Colour-coded map of part of a mouse kidney as it breaks down food to make energy. This is done through a large set of chemical reactions (collectively referred to as ‘metabolism’) and is required for cells to survive. Here, three small molecules – the amino acids aspartate and glutamine and the antioxidant glutathione – produced by some of these reactions are visible (coloured red, blue and green, respectively). The brighter the colour, the more of that molecule there is in the cell. This image was created using a technique called computational molecular phenotyping and shows how metabolism can vary between cells in the same organ at a given point in time. The width of the image is 2.9 mm.

What is computational molecular phenotyping?

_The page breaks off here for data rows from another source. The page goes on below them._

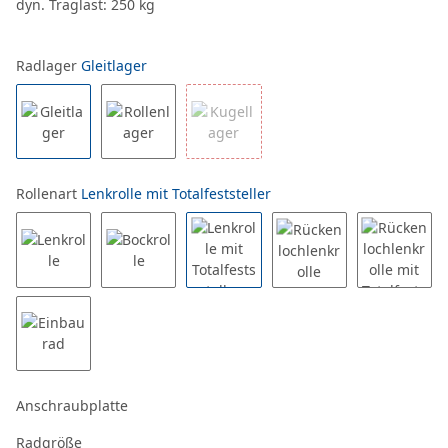
dyn. Traglast: 250 kg
Radlager
Gleitlager
Rollenart
Lenkrolle mit Totalfeststeller
Anschraubplatte
Radgröße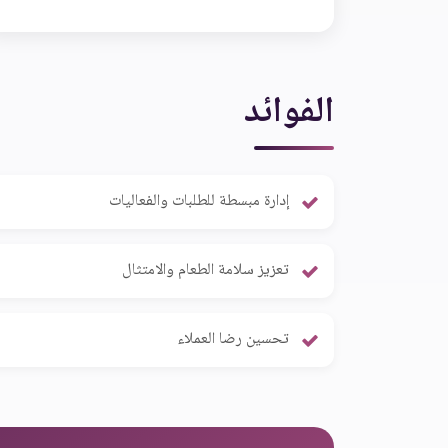
الفوائد
إدارة مبسطة للطلبات والفعاليات
تعزيز سلامة الطعام والامتثال
تحسين رضا العملاء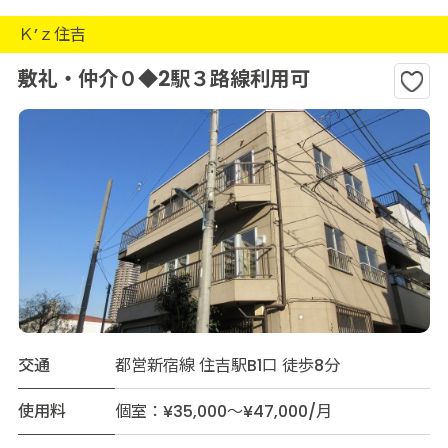
Ｋ’ｚ住吉
敷礼・仲介０◆2駅３路線利用可
交通
都営新宿線 住吉駅B1口 徒歩8分
使用料
個室：¥35,000～¥47,000/月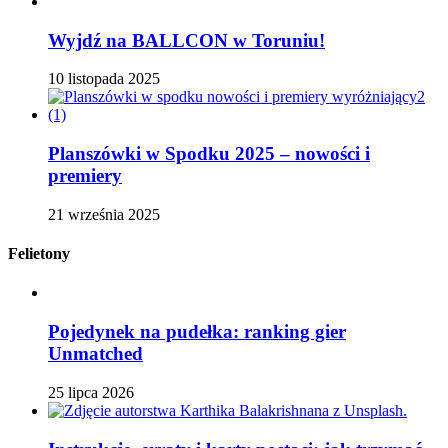
Wyjdź na BALLCON w Toruniu!
10 listopada 2025
Planszówki w Spodku 2025 – nowości i
premiery
21 września 2025
Felietony
Pojedynek na pudełka: ranking gier
Unmatched
25 lipca 2026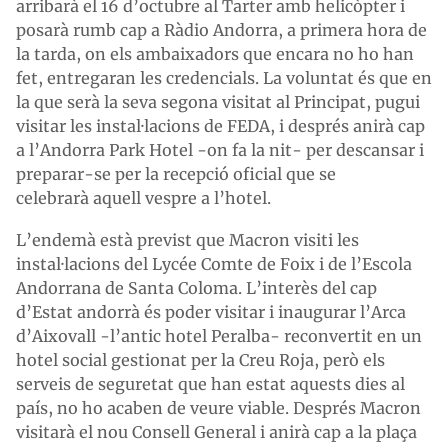
arribarà el 16 d’octubre al Tarter amb helicòpter i
posarà rumb cap a Ràdio Andorra, a primera hora de
la tarda, on els ambaixadors que encara no ho han
fet, entregaran les credencials. La voluntat és que en
la que serà la seva segona visitat al Principat, pugui
visitar les instal·lacions de FEDA, i després anirà cap
a l’Andorra Park Hotel -on fa la nit- per descansar i
preparar-se per la recepció oficial que se
celebrarà aquell vespre a l’hotel.
L’endemà està previst que Macron visiti les
instal·lacions del Lycée Comte de Foix i de l’Escola
Andorrana de Santa Coloma. L’interès del cap
d’Estat andorrà és poder visitar i inaugurar l’Arca
d’Aixovall -l’antic hotel Peralba- reconvertit en un
hotel social gestionat per la Creu Roja, però els
serveis de seguretat que han estat aquests dies al
país, no ho acaben de veure viable. Després Macron
visitarà el nou Consell General i anirà cap a la plaça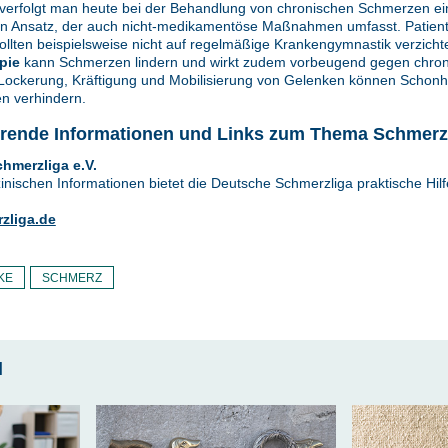
 verfolgt man heute bei der Behandlung von chronischen Schmerzen e
en Ansatz, der auch nicht-medikamentöse Maßnahmen umfasst. Patient
ollten beispielsweise nicht auf regelmäßige Krankengymnastik verzicht
pie
kann Schmerzen lindern und wirkt zudem vorbeugend gegen chron
ockerung, Kräftigung und Mobilisierung von Gelenken können Schonh
en verhindern.
hrende Informationen und Links zum Thema Schmerz
hmerzliga e.V.
nischen Informationen bietet die Deutsche Schmerzliga praktische Hilf
zliga.de
KE
SCHMERZ
l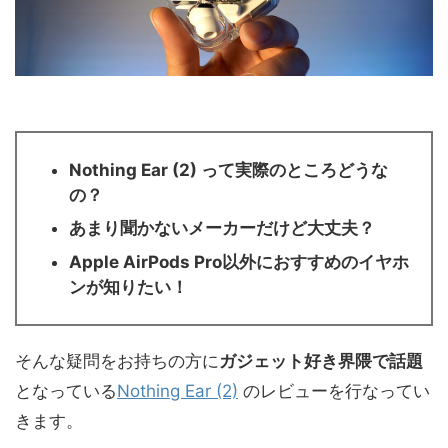
Nothing Ear (2) って実際のところどうな
の？
あまり聞かないメーカーだけど大丈夫？
Apple AirPods Pro以外におすすめのイヤホ
ンが知りたい！
そんな疑問をお持ちの方に
ガジェット好き界隈で話題
となっている
Nothing Ear (2)
のレビューを行なってい
きます。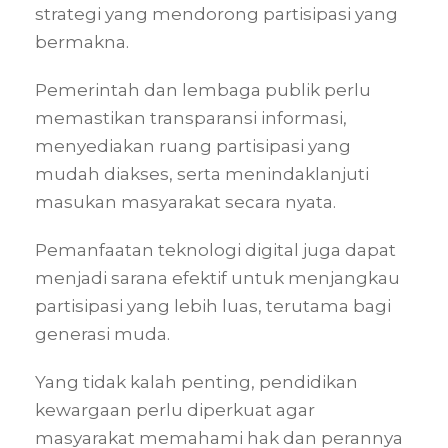
strategi yang mendorong partisipasi yang
bermakna.
Pemerintah dan lembaga publik perlu
memastikan transparansi informasi,
menyediakan ruang partisipasi yang
mudah diakses, serta menindaklanjuti
masukan masyarakat secara nyata.
Pemanfaatan teknologi digital juga dapat
menjadi sarana efektif untuk menjangkau
partisipasi yang lebih luas, terutama bagi
generasi muda.
Yang tidak kalah penting, pendidikan
kewargaan perlu diperkuat agar
masyarakat memahami hak dan perannya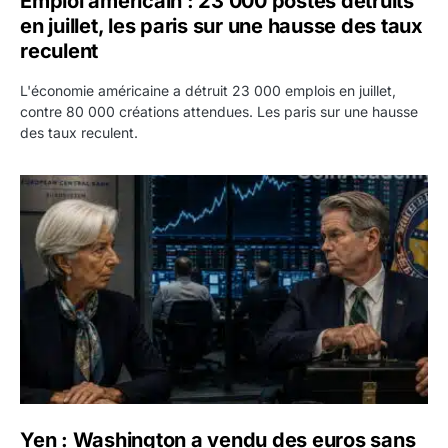
Emploi américain : 23 000 postes détruits
en juillet, les paris sur une hausse des taux
reculent
L'économie américaine a détruit 23 000 emplois en juillet,
contre 80 000 créations attendues. Les paris sur une hausse
des taux reculent.
Yen : Washington a vendu des euros sans prévenir la BC
Yen : Washington a vendu des euros sans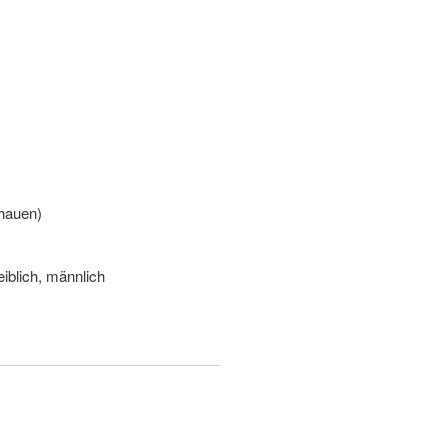
chauen)
iblich, männlich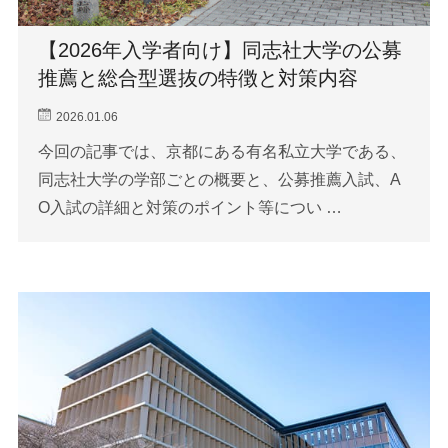
【2026年入学者向け】同志社大学の公募
推薦と総合型選抜の特徴と対策内容
2026.01.06
今回の記事では、京都にある有名私立大学である、
同志社大学の学部ごとの概要と、公募推薦入試、A
O入試の詳細と対策のポイント等につい …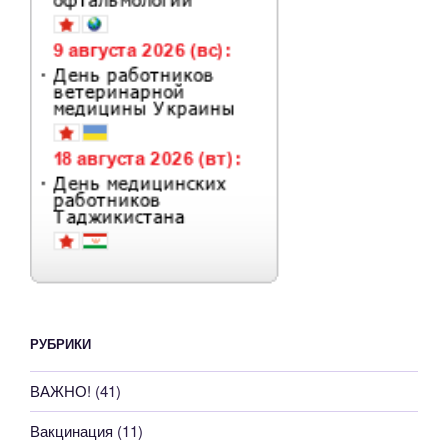
РУБРИКИ
ВАЖНО!
(41)
Вакцинация
(11)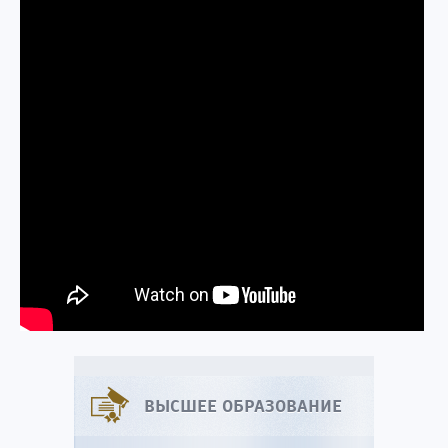
ВЫСШЕЕ ОБРАЗОВАНИЕ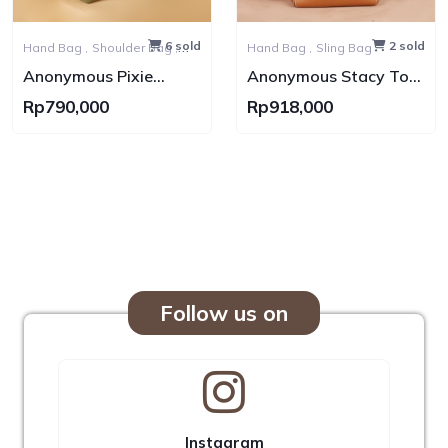
6 sold
2 sold
Hand Bag ,
Shoulder Bag ,
Hand Bag ,
Sling Bag
Sling Bag
Anonymous Pixie
Anonymous Stacy Tote
Shoulder Bag Grained
Bag Grained Leather
Rp790,000
Rp918,000
Leather No Brand
No Brand
Follow us on
Instagram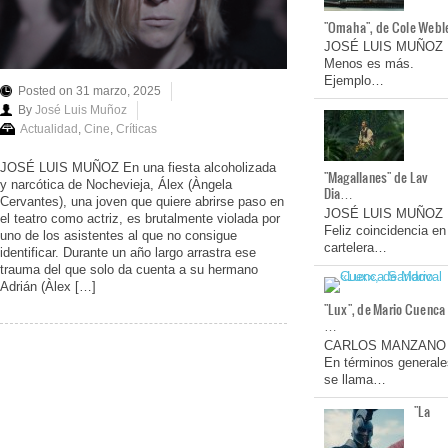
"Omaha", de Cole Webl
JOSÉ LUIS MUÑOZ
Menos es más.
Ejemplo…
Posted on 31 marzo, 2025
By
José Luis Muñoz
Actualidad
,
Cine
,
Críticas
JOSÉ LUIS MUÑOZ En una fiesta alcoholizada
"Magallanes" de Lav
y narcótica de Nochevieja, Álex (Àngela
Dia…
Cervantes), una joven que quiere abrirse paso en
JOSÉ LUIS MUÑOZ
el teatro como actriz, es brutalmente violada por
Feliz coincidencia en
uno de los asistentes al que no consigue
cartelera…
identificar. Durante un año largo arrastra ese
trauma del que solo da cuenta a su hermano
Adrián (Àlex […]
"Lux", de Mario Cuenca
…
CARLOS MANZANO
En términos generale
se llama…
"La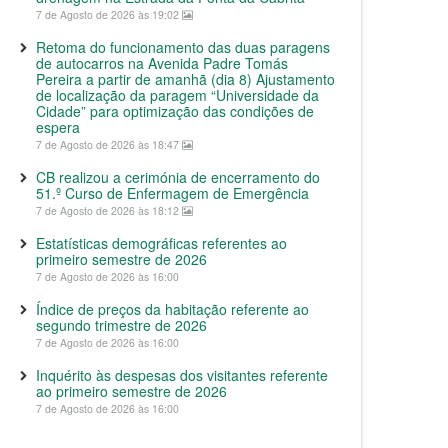
7 de Agosto de 2026 às 19:02
Retoma do funcionamento das duas paragens
de autocarros na Avenida Padre Tomás
Pereira a partir de amanhã (dia 8) Ajustamento
de localização da paragem “Universidade da
Cidade” para optimização das condições de
espera
7 de Agosto de 2026 às 18:47
CB realizou a cerimónia de encerramento do
51.º Curso de Enfermagem de Emergência
7 de Agosto de 2026 às 18:12
Estatísticas demográficas referentes ao
primeiro semestre de 2026
7 de Agosto de 2026 às 16:00
Índice de preços da habitação referente ao
segundo trimestre de 2026
7 de Agosto de 2026 às 16:00
Inquérito às despesas dos visitantes referente
ao primeiro semestre de 2026
7 de Agosto de 2026 às 16:00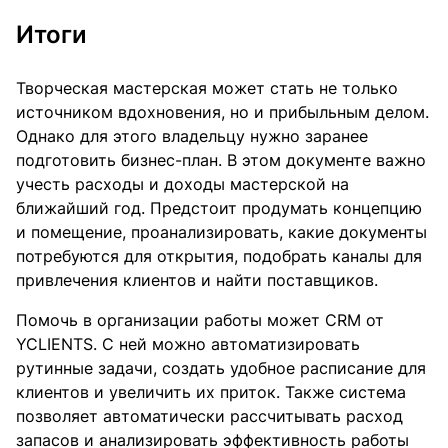
Итоги
Творческая мастерская может стать не только
источником вдохновения, но и прибыльным делом.
Однако для этого владельцу нужно заранее
подготовить бизнес-план. В этом документе важно
учесть расходы и доходы мастерской на
ближайший год. Предстоит продумать концепцию
и помещение, проанализировать, какие документы
потребуются для открытия, подобрать каналы для
привлечения клиентов и найти поставщиков.
Помочь в организации работы может CRM от
YCLIENTS. C ней можно автоматизировать
рутинные задачи, создать удобное расписание для
клиентов и увеличить их приток. Также система
позволяет автоматически рассчитывать расход
запасов и анализировать эффективность работы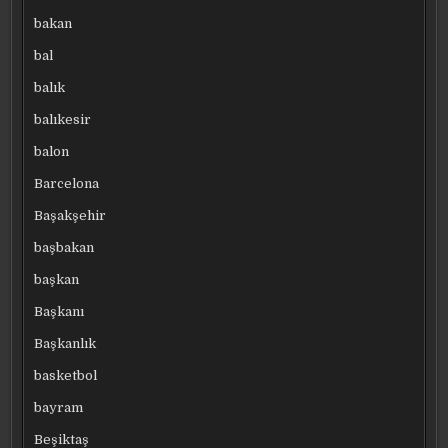
bakan
bal
balık
balıkesir
balon
Barcelona
Başakşehir
başbakan
başkan
Başkanı
Başkanlık
basketbol
bayram
Beşiktaş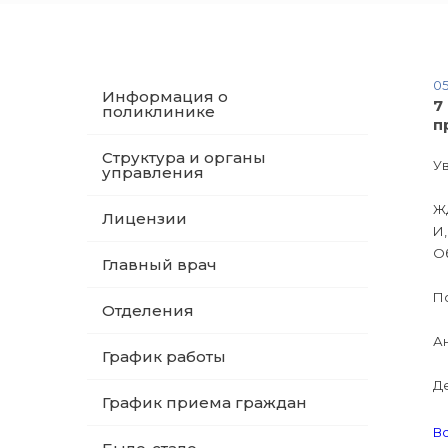
05
Информация о
7
поликлинике
п
Структура и органы
У
управления
Жд
Лицензии
И,
Об
Главный врач
По
Отделения
Ан
График работы
Де
График приема граждан
Во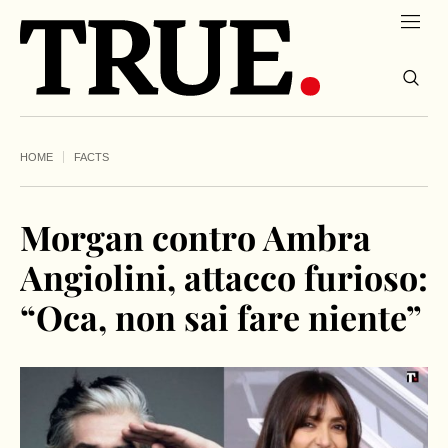
HOME
FACTS
Morgan contro Ambra
Angiolini, attacco furioso:
“Oca, non sai fare niente”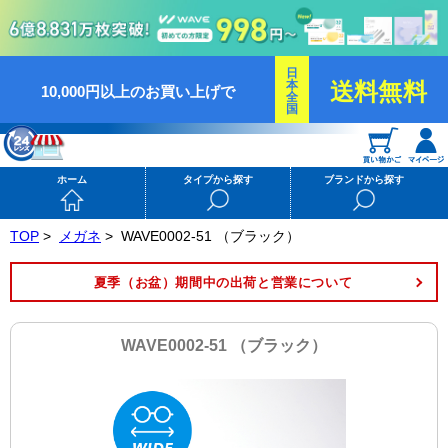
日
本
送料無料
10,000円以上のお買い上げで
全
国
ホーム
タイプから探す
ブランドから探す
TOP
>
メガネ
>
WAVE0002-51 （ブラック）
夏季（お盆）期間中の出荷と営業について
WAVE0002-51 （ブラック）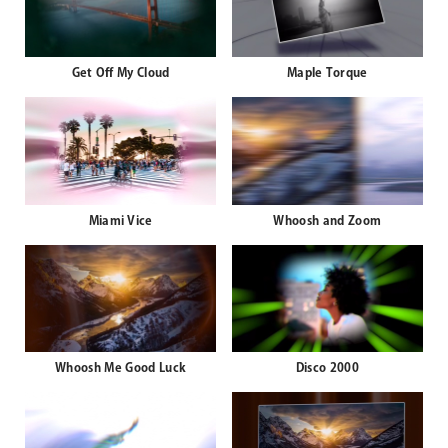
Get Off My Cloud
Maple Torque
Miami Vice
Whoosh and Zoom
Whoosh Me Good Luck
Disco 2000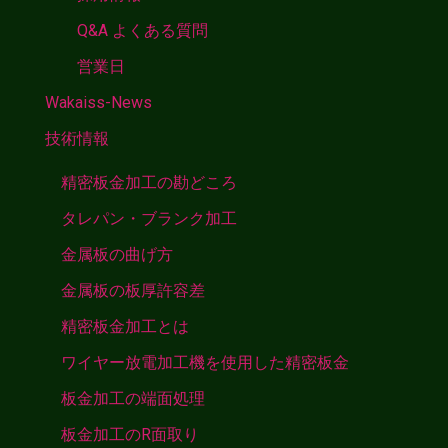
Q&A よくある質問
営業日
Wakaiss-News
技術情報
精密板金加工の勘どころ
タレパン・ブランク加工
金属板の曲げ方
金属板の板厚許容差
精密板金加工とは
ワイヤー放電加工機を使用した精密板金
板金加工の端面処理
板金加工のR面取り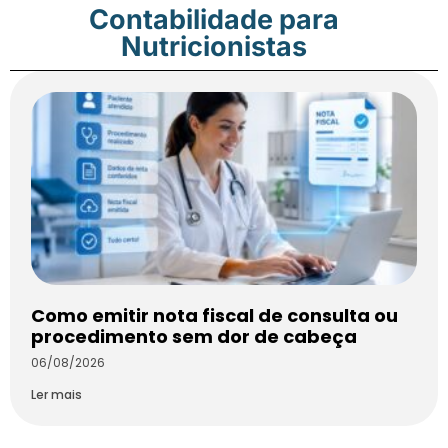
Contabilidade para
Nutricionistas
Como emitir nota fiscal de consulta ou
procedimento sem dor de cabeça
06/08/2026
Ler mais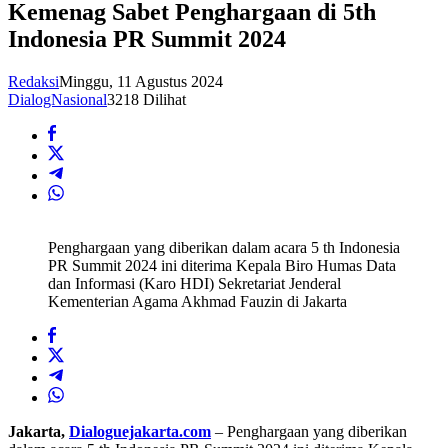
Kemenag Sabet Penghargaan di 5th
Indonesia PR Summit 2024
Redaksi
Minggu, 11 Agustus 2024
DialogNasional
3218 Dilihat
Penghargaan yang diberikan dalam acara 5 th Indonesia
PR Summit 2024 ini diterima Kepala Biro Humas Data
dan Informasi (Karo HDI) Sekretariat Jenderal
Kementerian Agama Akhmad Fauzin di Jakarta
Jakarta,
Dialoguejakarta.com
– Penghargaan yang diberikan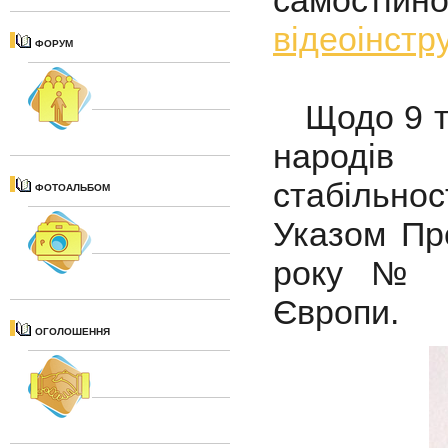
самостій
відеоінстру
ФОРУМ
Щодо 9 тр
народів 
стабільно
ФОТОАЛЬБОМ
Указом Пр
року № 2
Європи.
ОГОЛОШЕННЯ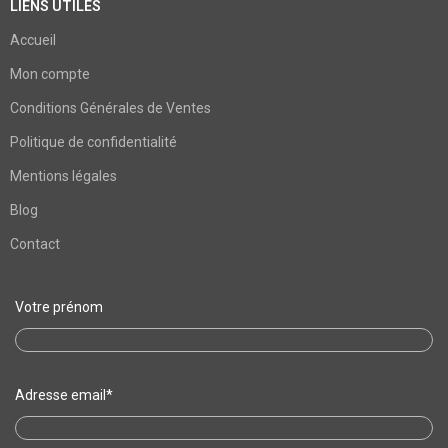
LIENS UTILES
Accueil
Mon compte
Conditions Générales de Ventes
Politique de confidentialité
Mentions légales
Blog
Contact
Votre prénom
Adresse email*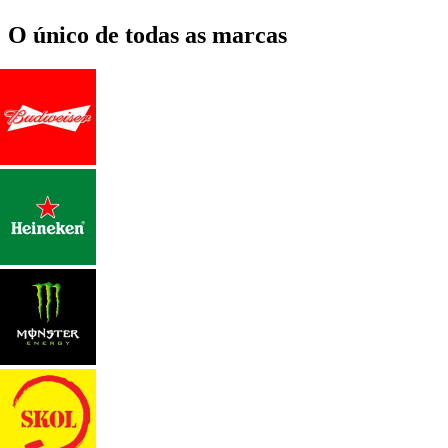
O único de todas as marcas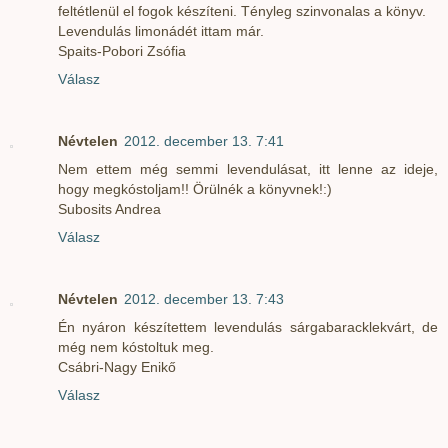
feltétlenül el fogok készíteni. Tényleg szinvonalas a könyv.
Levendulás limonádét ittam már.
Spaits-Pobori Zsófia
Válasz
Névtelen
2012. december 13. 7:41
Nem ettem még semmi levendulásat, itt lenne az ideje,
hogy megkóstoljam!! Örülnék a könyvnek!:)
Subosits Andrea
Válasz
Névtelen
2012. december 13. 7:43
Én nyáron készítettem levendulás sárgabaracklekvárt, de
még nem kóstoltuk meg.
Csábri-Nagy Enikő
Válasz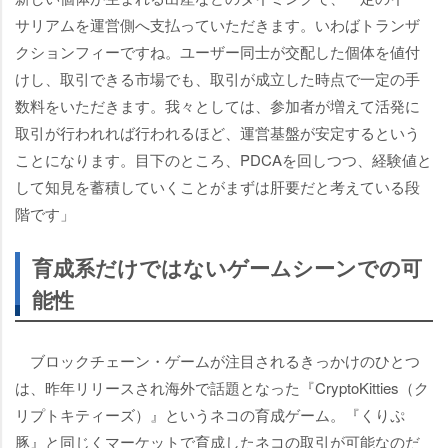
サリアムを運営側へ支払っていただきます。いわばトランザ
クションフィーですね。ユーザー同士が交配した個体を値付
けし、取引できる市場でも、取引が成立した時点で一定の手
数料をいただきます。我々としては、参加者が増えて活発に
取引が行われれば行われるほど、運営基盤が安定するという
ことになります。目下のところ、PDCAを回しつつ、経験値と
して知見を蓄積していくことがまずは肝要だと考えている段
階です」
育成系だけではないゲームシーンでの可
能性
ブロックチェーン・ゲームが注目されるきっかけのひとつ
は、昨年リリースされ海外で話題となった『CryptoKitties（ク
リプトキティーズ）』というネコの育成ゲーム。『くりぷ
豚』と同じくマーケットで育成したネコの取引が可能なのだ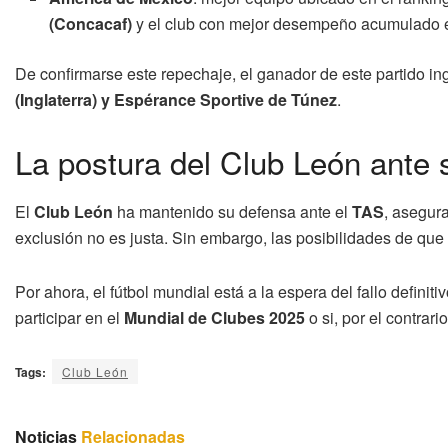
(Concacaf)
y el club con mejor desempeño acumulado e
De confirmarse este repechaje, el ganador de este partido in
(Inglaterra) y Espérance Sportive de Túnez
.
La postura del Club León ante 
El
Club León
ha mantenido su defensa ante el
TAS
, asegur
exclusión no es justa. Sin embargo, las posibilidades de que e
Por ahora, el fútbol mundial está a la espera del fallo defini
participar en el
Mundial de Clubes 2025
o si, por el contrari
Tags:
Club León
Noticias
Relacionadas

This image was created using a technique called computational molecular phenotyping (CMP), which was originally developed in the laboratory of one of the creators of the image, Robert Marc. CMP essentially gives each cell a unique colour profile or signature based on the metabolic needs of the cell at that point in time. To produce this image, mouse kidney tissue was stained with silver-labelled antibodies to detect the three small molecules or metabolites of interest (aspartate, glutamine and glutathione). The signals from the antibodies were first captured as greyscale images using light microscopy and then digitally converted into red, blue and green, respectively. The three separate colour images were then overlaid to produce the final composite image you see here. Visible blocks of colour in the image may represent a single cell or a group of neighbouring cells with a similar metabolic state.